On Palliative care: How do you tell a person that he is dying?
Posted on 06 February 2010
It had been a very busy week. Yet despite the busy-ness of preparing for the Leadership Conference, one thing was foremost in my mind the past couple of days.
Last Tuesday, I visited someone in the Intensive Care Unit of the National Kidney Institute. Due to the many things demanding for my attention, it slipped thru my mind about the promised visit. It was already past 9Pm when I strolled through the lobby and corridors of that said hospital, triggering in me past memories of when my Dad was given a second lease on his life after surviving Klebsiella pneumonia.
I walked through the familiar corridors and up the second floor. I did not know who the patient was. I only had a name. One of the ICU nurses stopped me and said “Visiting hours are over” but I said I was not there for a social visit, I was there for a pastoral care visit.
She led me to one of the units where a man was attached to several machines. He looked at me and perhaps wondered who I was. I approached his bed and introduced myself. I heard the nurse use the phone and called for the relatives and said “the pastor is here…”
This man is dying. The doctor gave him 3 – 6 months left to live. He is only 59 years old, yet he has considerably aged because of the toll the cancer is exacting on his body. He was recently diagnosed with colorectal cancer – but he went for a check-up because of his pneumonia. Several tests and MRIs later – he was diagnosed with Stage 4 -colorectal cancer.
Does he know? I earlier asked his daughter during our brief encounter in the office. “NO” we have not told him. I was reminded of an earlier writing I read about this. When the person who is dying is not informed of his condition – they can oftentimes tell that something so major is happening to them.
While I respect the desire of the family not to inform the person of his real condition, I also wondered about the needs of their father. About the needs of someone who is about to leave his family behind. I would personally want to know if my time is up. There are still many things that a dying person needs to settle in his life so that when that inevitable time comes, the person may be more ready and be more at peace.
Because death does not just occur at the cessation of breath – the process even begins days or weeks or months in advance. A dying person would need to make amends with his past and settle emotional accounts, to grieve the things he had lost and could never have because death had already come knocking on the door. Death does not just to happen to the person but to the family as well. When a family made a decision not to tell a dying person the real situation, they have placed themselves in a position where they would need to create a facade of well-being, a facade that gets more and more difficult as the time draws near.
I disinfected my hands with alcohol and proceeded to place my right hand on his forehead and my left hand on his left hand. A big part of palliative care is answering the need of a person to still feel the touch of another human being. To be connected to another human being more than being connected to machines, is an utmost need for them. I started to pray and at times, struggled with my words because praying for a dying person who is not informed of his impending deaths would be totally different from a prayer for someone who has been told of the inevitable.
I felt steps of people around me.

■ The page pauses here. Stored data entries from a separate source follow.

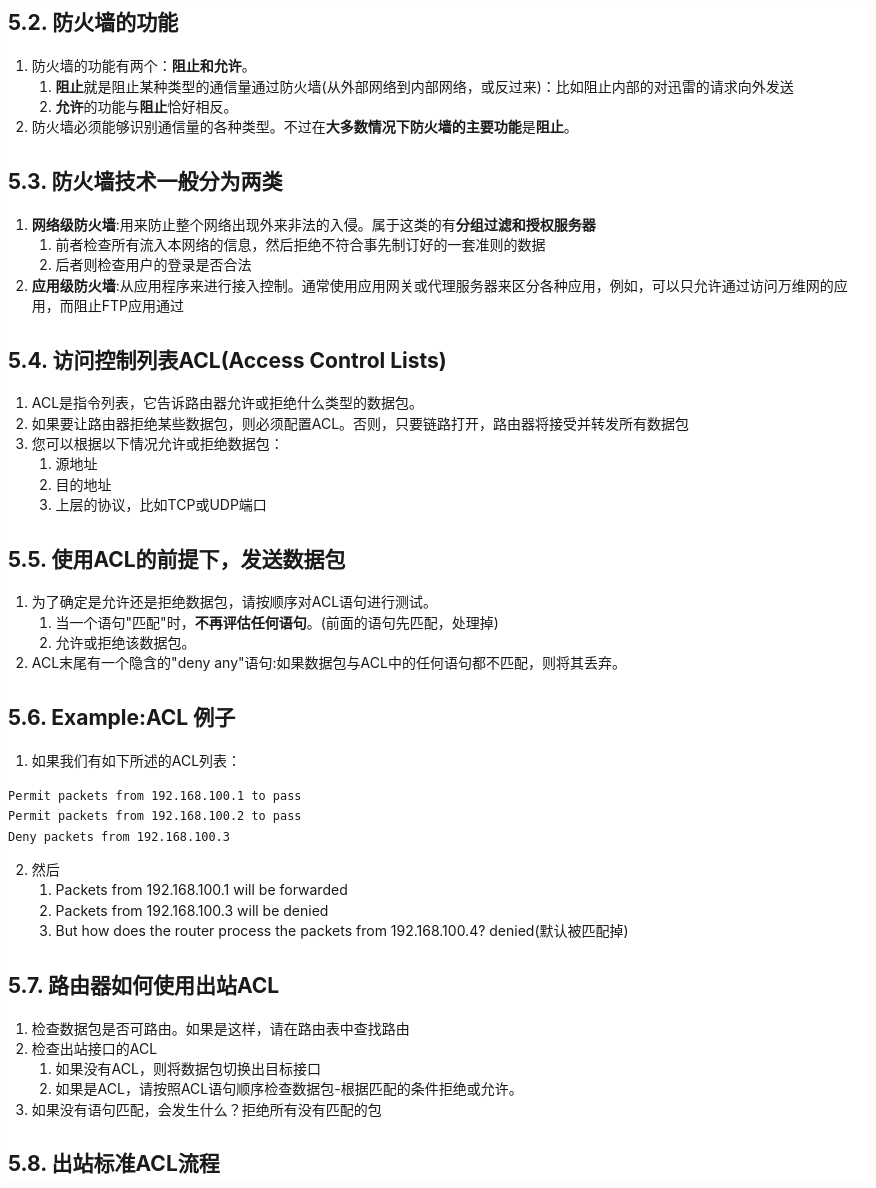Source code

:## 5.2. 防火墙的功能
1. 防火墙的功能有两个：**阻止和允许**。
   1. **阻止**就是阻止某种类型的通信量通过防火墙(从外部网络到内部网络，或反过来)：比如阻止内部的对迅雷的请求向外发送
   2. **允许**的功能与**阻止**恰好相反。
2. 防火墙必须能够识别通信量的各种类型。不过在**大多数情况下防火墙的主要功能**是**阻止**。

## 5.3. 防火墙技术一般分为两类
1. **网络级防火墙**:用来防止整个网络出现外来非法的入侵。属于这类的有**分组过滤和授权服务器**
   1. 前者检查所有流入本网络的信息，然后拒绝不符合事先制订好的一套准则的数据
   2. 后者则检查用户的登录是否合法
2. **应用级防火墙**:从应用程序来进行接入控制。通常使用应用网关或代理服务器来区分各种应用，例如，可以只允许通过访问万维网的应用，而阻止FTP应用通过

## 5.4. 访问控制列表ACL(Access Control Lists)
1. ACL是指令列表，它告诉路由器允许或拒绝什么类型的数据包。
2. 如果要让路由器拒绝某些数据包，则必须配置ACL。否则，只要链路打开，路由器将接受并转发所有数据包
3. 您可以根据以下情况允许或拒绝数据包：
   1. 源地址
   2. 目的地址
   3. 上层的协议，比如TCP或UDP端口

## 5.5. 使用ACL的前提下，发送数据包
1. 为了确定是允许还是拒绝数据包，请按顺序对ACL语句进行测试。
   1. 当一个语句"匹配"时，**不再评估任何语句**。(前面的语句先匹配，处理掉)
   2. 允许或拒绝该数据包。
2. ACL末尾有一个隐含的"deny any"语句:如果数据包与ACL中的任何语句都不匹配，则将其丢弃。

## 5.6. Example:ACL 例子
1. 如果我们有如下所述的ACL列表：
```
Permit packets from 192.168.100.1 to pass
Permit packets from 192.168.100.2 to pass
Deny packets from 192.168.100.3
```
2. 然后
   1. Packets from 192.168.100.1 will be forwarded
   2. Packets from 192.168.100.3 will be denied
   3. But how does the router process the packets from 192.168.100.4? denied(默认被匹配掉)

## 5.7. 路由器如何使用出站ACL
1. 检查数据包是否可路由。如果是这样，请在路由表中查找路由
2. 检查出站接口的ACL
   1. 如果没有ACL，则将数据包切换出目标接口
   2. 如果是ACL，请按照ACL语句顺序检查数据包-根据匹配的条件拒绝或允许。
3. 如果没有语句匹配，会发生什么？拒绝所有没有匹配的包

## 5.8. 出站标准ACL流程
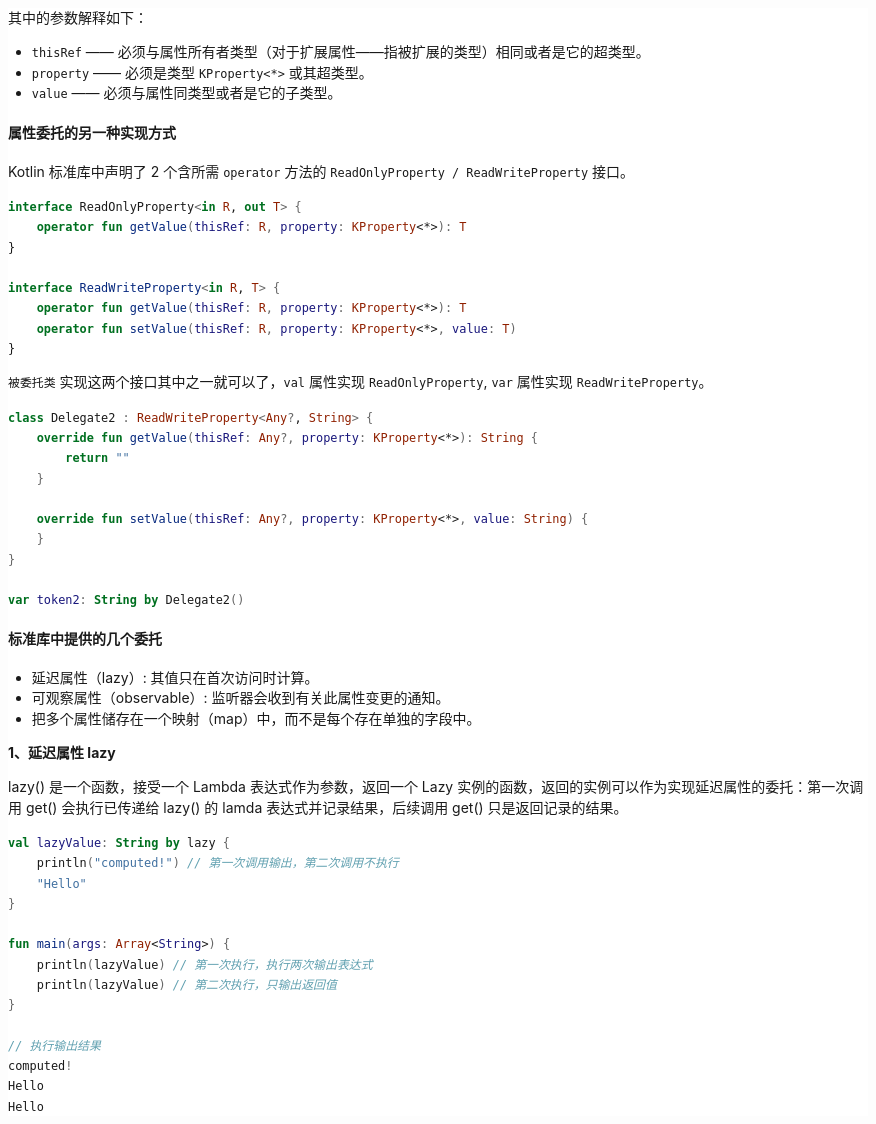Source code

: 其中的参数解释如下：

- `thisRef` —— 必须与属性所有者类型（对于扩展属性——指被扩展的类型）相同或者是它的超类型。
- `property` —— 必须是类型 `KProperty<*>` 或其超类型。
- `value` —— 必须与属性同类型或者是它的子类型。

#### 属性委托的另一种实现方式

Kotlin 标准库中声明了 2 个含所需 `operator` 方法的 `ReadOnlyProperty / ReadWriteProperty` 接口。

```Kotlin
interface ReadOnlyProperty<in R, out T> {
    operator fun getValue(thisRef: R, property: KProperty<*>): T
}

interface ReadWriteProperty<in R, T> {
    operator fun getValue(thisRef: R, property: KProperty<*>): T
    operator fun setValue(thisRef: R, property: KProperty<*>, value: T)
}
```

`被委托类` 实现这两个接口其中之一就可以了，`val` 属性实现 `ReadOnlyProperty`, `var` 属性实现 `ReadWriteProperty`。 

```Kotlin
class Delegate2 : ReadWriteProperty<Any?, String> {
    override fun getValue(thisRef: Any?, property: KProperty<*>): String {
        return ""
    }

    override fun setValue(thisRef: Any?, property: KProperty<*>, value: String) {
    }
}

var token2: String by Delegate2()
```

#### 标准库中提供的几个委托

- 延迟属性（lazy）: 其值只在首次访问时计算。
- 可观察属性（observable）: 监听器会收到有关此属性变更的通知。
- 把多个属性储存在一个映射（map）中，而不是每个存在单独的字段中。

**1、延迟属性 lazy**

lazy() 是一个函数，接受一个 Lambda 表达式作为参数，返回一个 Lazy <T> 实例的函数，返回的实例可以作为实现延迟属性的委托：第一次调用 get() 会执行已传递给 lazy() 的 lamda 表达式并记录结果，后续调用 get() 只是返回记录的结果。

```Kotlin
val lazyValue: String by lazy {
    println("computed!") // 第一次调用输出，第二次调用不执行
    "Hello"
}

fun main(args: Array<String>) {
    println(lazyValue) // 第一次执行，执行两次输出表达式
    println(lazyValue) // 第二次执行，只输出返回值
}

// 执行输出结果
computed!
Hello
Hello
```
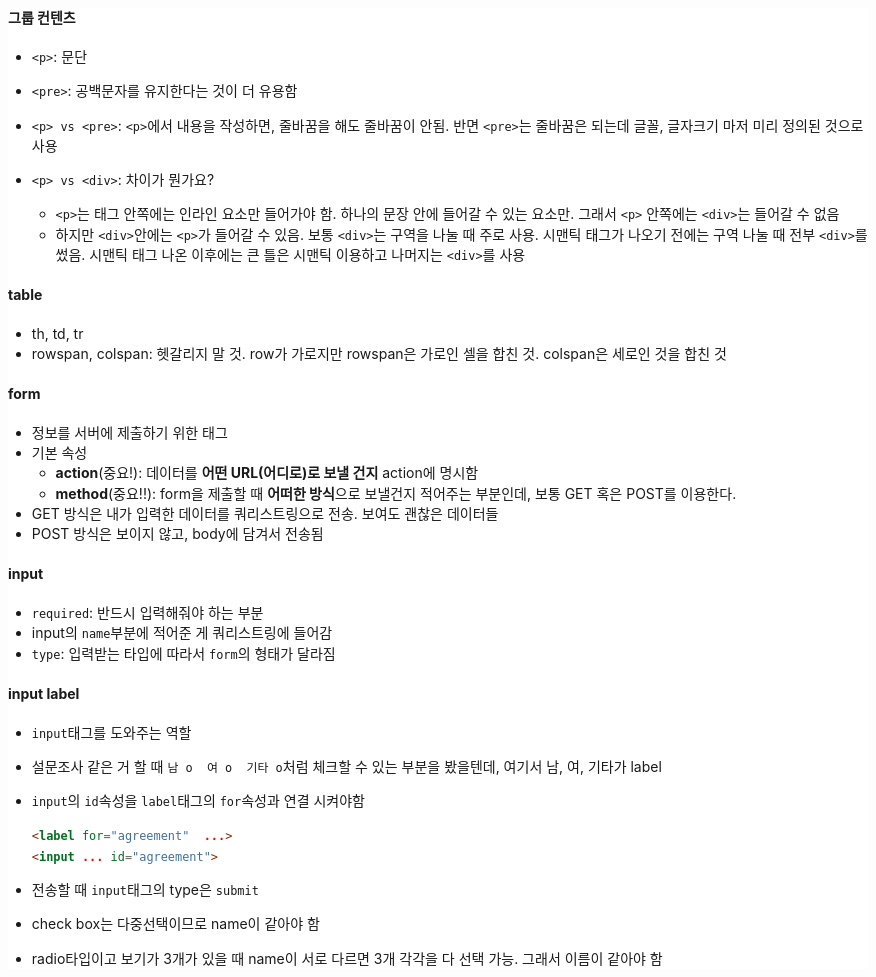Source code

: 

#### 	그룹 컨텐츠

- `<p>`: 문단
- `<pre>`: 공백문자를 유지한다는 것이 더 유용함

- `<p> vs <pre>`: `<p>`에서 내용을 작성하면, 줄바꿈을 해도 줄바꿈이 안됨. 반면 `<pre>`는 줄바꿈은 되는데 글꼴, 글자크기 마저 미리 정의된 것으로 사용
- `<p> vs <div>`: 차이가 뭔가요?
  - `<p>`는 태그 안쪽에는 인라인 요소만 들어가야 함. 하나의 문장 안에 들어갈 수 있는 요소만. 그래서 `<p>` 안쪽에는 `<div>`는 들어갈 수 없음
  - 하지만 `<div>`안에는 `<p>`가 들어갈 수 있음. 보통 `<div>`는 구역을 나눌 때 주로 사용. 시맨틱 태그가 나오기 전에는 구역 나눌 때 전부 `<div>`를 썼음. 시맨틱 태그 나온 이후에는 큰 틀은 시맨틱 이용하고 나머지는 `<div>`를 사용



#### 	table

- th, td, tr
- rowspan, colspan: 헷갈리지 말 것. row가 가로지만 rowspan은 가로인 셀을 합친 것. colspan은 세로인 것을 합친 것



#### 	form

- 정보를 서버에 제출하기 위한 태그
- 기본 속성
  - **action**(중요!): 데이터를 **어떤 URL(어디로)로 보낼 건지** action에 명시함
  - **method**(중요!!): form을 제출할 때 **어떠한 방식**으로 보낼건지 적어주는 부분인데, 보통 GET 혹은 POST를 이용한다.
- GET 방식은 내가 입력한 데이터를 쿼리스트링으로 전송. 보여도 괜찮은 데이터들
- POST 방식은 보이지 않고, body에 담겨서 전송됨



#### 	input

- `required`: 반드시 입력해줘야 하는 부분
- input의 `name`부분에 적어준 게 쿼리스트링에 들어감
- `type`: 입력받는 타입에 따라서 `form`의 형태가 달라짐



#### 	input label

- `input`태그를 도와주는 역할

- 설문조사 같은 거 할 때 `남 o  여 o  기타 o`처럼 체크할 수 있는 부분을 봤을텐데, 여기서 남, 여, 기타가 label

- `input`의 `id`속성을 `label`태그의 `for`속성과 연결 시켜야함

  ```html
  <label for="agreement"  ...>
  <input ... id="agreement">
  ```

- 전송할 때 `input`태그의 type은 `submit`

- check box는 다중선택이므로 name이 같아야 함

- radio타입이고 보기가 3개가 있을 때 name이 서로 다르면 3개 각각을 다 선택 가능. 그래서 이름이 같아야 함



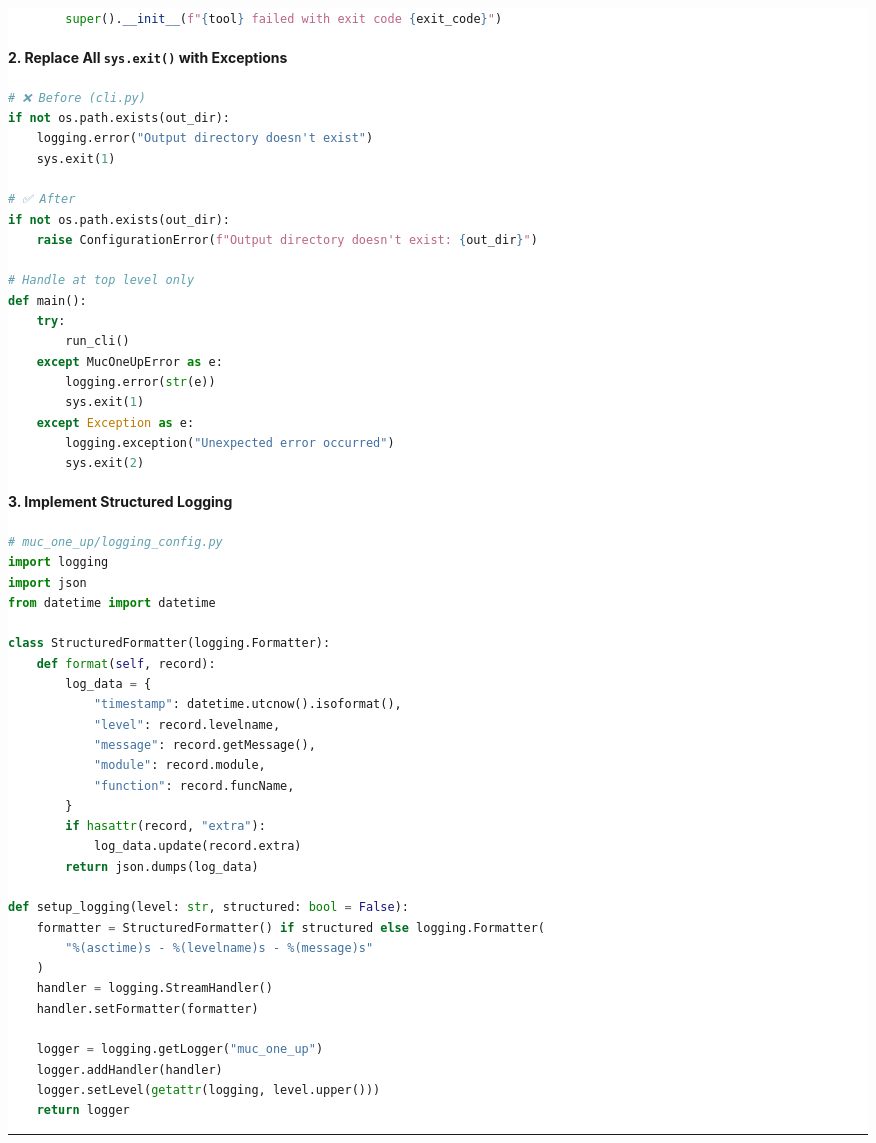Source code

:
 ```python
        super().__init__(f"{tool} failed with exit code {exit_code}")
```

#### 2. Replace All `sys.exit()` with Exceptions

```python
# ❌ Before (cli.py)
if not os.path.exists(out_dir):
    logging.error("Output directory doesn't exist")
    sys.exit(1)

# ✅ After
if not os.path.exists(out_dir):
    raise ConfigurationError(f"Output directory doesn't exist: {out_dir}")

# Handle at top level only
def main():
    try:
        run_cli()
    except MucOneUpError as e:
        logging.error(str(e))
        sys.exit(1)
    except Exception as e:
        logging.exception("Unexpected error occurred")
        sys.exit(2)
```

#### 3. Implement Structured Logging

```python
# muc_one_up/logging_config.py
import logging
import json
from datetime import datetime

class StructuredFormatter(logging.Formatter):
    def format(self, record):
        log_data = {
            "timestamp": datetime.utcnow().isoformat(),
            "level": record.levelname,
            "message": record.getMessage(),
            "module": record.module,
            "function": record.funcName,
        }
        if hasattr(record, "extra"):
            log_data.update(record.extra)
        return json.dumps(log_data)

def setup_logging(level: str, structured: bool = False):
    formatter = StructuredFormatter() if structured else logging.Formatter(
        "%(asctime)s - %(levelname)s - %(message)s"
    )
    handler = logging.StreamHandler()
    handler.setFormatter(formatter)

    logger = logging.getLogger("muc_one_up")
    logger.addHandler(handler)
    logger.setLevel(getattr(logging, level.upper()))
    return logger
```

---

We were being surrounded by the family members. I prayed for God’s mercy expressed in His loving care for their father, for the comfort for the whole family – and for the immediate needs of finances because the bill has gone up to P300K. I prayed for God’s loving will to be made manifest in all of their lives.
After the prayer, I looked up and saw how young the children were. Two of the boys were still of highschool and college age and two daughters were in their early twenties. There was a young girl who introduced herself as a granddaughter.
Lord God, they are too young to lose their father…. I silently prayed inside.
We made our way back to hospital corridors. I was sobered by what this family is going through – and at the same time got quieted by the memories of when I was also seated in one of those benches by the corridors, as I pondered how to get financial help when we needed it at that time back in 2001.
If you were the person dying and you have several weeks left to live- would you want to be informed of the coming of the inevitable?
Driving back home – I prayed again for the whole family. For the person who is about to die and for the children he is about to leave behind. God grant them your peace and comfort and may they all find their strength, individually and as a family, only in you.